Tarian Ombak Kiko

Mentari pagi mulai menyapa pesisir pantai dengan sapuan warna jingga yang hangat. Di atas hamparan pasir putih yang masih basah, Kiko berdiri dengan tekun. Ia sedang berlatih gerakan dasar tari tradisional daerahnya. Sebagai anak nelayan, Kiko sangat mencintai tradisi yang telah diwariskan oleh kakeknya.

Tak jauh dari Kiko, tampak Lani sedang asyik bermain dengan telepon genggam canggihnya. Lani merasa bahwa menari adalah hal yang kuno dan tidak menarik lagi. Ia justru menyarankan agar mereka membuat konten video modern yang sedang populer di kota, alih-alih berlatih menari untuk acara festival desa nanti.

"Kiko, mengapa kau masih sibuk dengan tarian itu?

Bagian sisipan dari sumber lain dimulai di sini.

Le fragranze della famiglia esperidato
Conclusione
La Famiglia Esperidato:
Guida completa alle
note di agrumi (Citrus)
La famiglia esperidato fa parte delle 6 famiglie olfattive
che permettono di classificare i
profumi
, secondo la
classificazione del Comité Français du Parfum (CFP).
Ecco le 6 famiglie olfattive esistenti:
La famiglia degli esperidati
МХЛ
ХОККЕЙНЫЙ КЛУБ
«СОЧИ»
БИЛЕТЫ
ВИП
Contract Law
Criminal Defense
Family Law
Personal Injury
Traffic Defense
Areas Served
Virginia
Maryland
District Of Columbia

Bukankah lebih baik kita membuat video yang seru dengan musik kekinian agar lebih banyak orang yang melihat?" tanya Lani dengan nada sedikit meremehkan. Kiko menghentikan gerakannya. Ia menarik napas panjang, lalu tersenyum lembut menatap temannya itu.

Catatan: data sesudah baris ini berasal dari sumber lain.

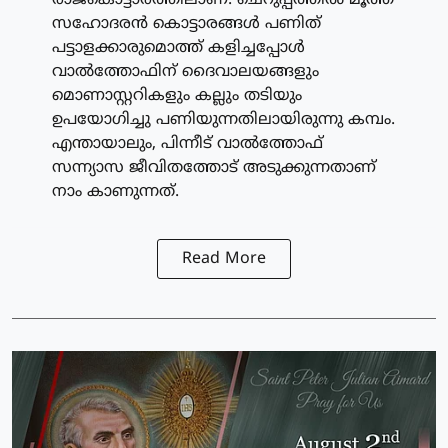
സഹോദരന്‍ കൊട്ടാരങ്ങള്‍ പണിത്
പട്ടാളക്കാരുമൊത്ത് കളിച്ചപ്പോള്‍
വാല്‍ത്തോഫിന് ദൈവാലയങ്ങളും
മൊണാസ്റ്ററികളും കല്ലും തടിയും
ഉപയോഗിച്ചു പണിയുന്നതിലായിരുന്നു കമ്പം.
എന്തായാലും, പിന്നീട് വാല്‍ത്തോഫ്
സന്ന്യാസ ജീവിതത്തോട് അടുക്കുന്നതാണ്
നാം കാണുന്നത്.
Read More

"Lani, musik modern memang indah, tapi tarian ini adalah identitas kita. Jika bukan kita yang melestarikannya, siapa lagi?" jawab Kiko dengan sabar. Kiko menjelaskan bahwa ia tidak menolak kemajuan zaman, namun ia ingin agar nilai budaya tetap menjadi fondasi utama dalam kegiatan mereka.

Lani tampak terdiam. Ia melihat kesungguhan di mata Kiko. Setelah berpikir sejenak, Lani mulai memahami betapa pentingnya menjaga warisan leluhur. Akhirnya, Lani pun setuju untuk membantu. "Maafkan aku, Kiko. Aku mengerti sekarang. Bagaimana jika kita menggabungkan keduanya? Kita menari dengan iringan musik tradisional, namun kita mengemasnya dengan sinematografi yang menarik agar anak-anak seusia kita juga tertarik untuk menontonnya?"

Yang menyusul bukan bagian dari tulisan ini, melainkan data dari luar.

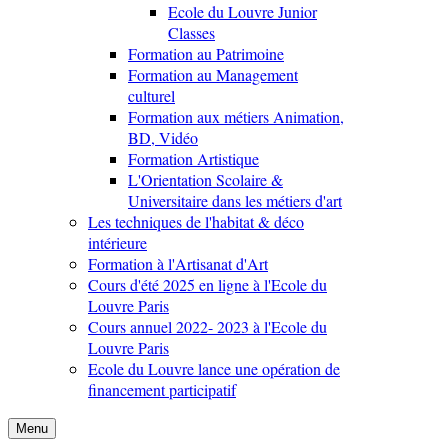
Ecole du Louvre Junior
Classes
Formation au Patrimoine
Formation au Management
culturel
Formation aux métiers Animation,
BD, Vidéo
Formation Artistique
L'Orientation Scolaire &
Universitaire dans les métiers d'art
Les techniques de l'habitat & déco
intérieure
Formation à l'Artisanat d'Art
Cours d'été 2025 en ligne à l'Ecole du
Louvre Paris
Cours annuel 2022- 2023 à l'Ecole du
Louvre Paris
Ecole du Louvre lance une opération de
financement participatif
Menu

Wajah Kiko berseri-seri mendengar ide cerdas itu. Mereka pun mulai bekerja sama. Kiko fokus mengatur gerakan tari, sementara Lani dengan cekatan mengatur sudut pandang kamera ponselnya. Di bawah sinar matahari pagi yang cerah, keduanya bahu-membahu. Kiko menari dengan anggun, dan Lani memastikan setiap gerakannya terekam dengan indah.

Kerja sama mereka di pagi itu membuktikan bahwa tradisi dan inovasi bisa berjalan beriringan jika dilakukan dengan hati yang terbuka. Kini, festival desa bukan hanya sekadar acara rutin, melainkan sebuah perayaan kebersamaan yang penuh semangat. Kiko dan Lani belajar bahwa dengan saling menghargai pendapat, mereka justru bisa menciptakan sesuatu yang jauh lebih istimewa bagi desa mereka tercinta.